Liz Lerman Dance Exchange Collection now available online for public access, scholarly research

Dancers, dance educators, and dance scholars, as well as people and organizations working with aging populations will all find valuable content in this resource.

Shelves within the Special Collections for the Performing Arts.

Scientists, construction workers, government officials, shipyard workers, and older dancers. These are just a few of the unlikely groups of everyday people that pioneering choreographer Liz Lerman incorporated into her dance work. For the first time, thanks to University of Maryland Libraries’ curators in Special Collections in Performing Arts (SCPA) and a grant from National Endowment for the Humanities, large parts of Lerman’s body of work are now available in a new online public resource.
 
The Liz Lerman Dance Exchange Collection features digitized recordings of performances, rehearsals, workshops, and interviews from the Dance Exchange records at SCPA, totaling over 1,000 videos of archival footage.

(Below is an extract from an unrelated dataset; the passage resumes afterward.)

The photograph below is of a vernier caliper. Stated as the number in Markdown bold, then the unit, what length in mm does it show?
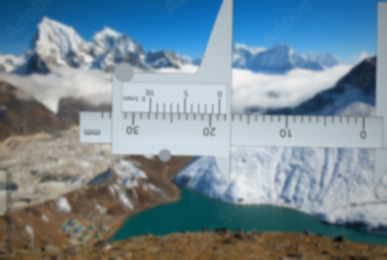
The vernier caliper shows **18.8** mm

Spanning 1980 through 2004, the content of the videos represents the majority of Liz Lerman’s work as a performer, choreographer, and visionary company leader.
 
“Liz Lerman is a pioneer in myriad ways, not only as a choreographer and dancer, but as a public intellectual, thought leader, writer and educator,” says Jane Hirshberg, Artistic Planning Program Director for Theatre, Dance, and Artist Residencies. “She was one of the first artists in this country to incorporate stories of regular people, and the tellers of those stories, into stagework and one of the first choreographers to introduce text and speaking into her dance works.”
 
Dancers, dance educators, and dance scholars, as well as people and organizations working with aging populations will all find valuable content in this resource.
 
“This video collection makes Liz Lerman’s innovative and inspiring work accessible to anyone around the globe. I am looking forward to seeing the scholarship and creative expression that this project generates,” says John Davis, Curator of Special Collections in Performing Arts.
 
“The online collection makes it possible for students and others to learn about her methodology of building community, of encouraging people to see things through the lens of art, of showing the importance of rattling around in other universes besides performance, of embracing paradox, and of turning discomfort into inquiry,” Hirshberg elaborates. “Not only do these videos show direct evidence of her genius and creativity, they show her generosity as a mentor, leader and thought partner for other artists.”
 
The Liz Lerman Dance Exchange is also the first collection made available in Avalon, the Libraries’ new streaming media repository. Avalon is an open-source media repository supported by grants from the Institute of Museum and Library Services (IMLS) and the Mellon Foundation led by Indiana University and Northwestern University. Avalon leverages open digital library technology and represents an important step in modernizing the Libraries’ digital collections infrastructure.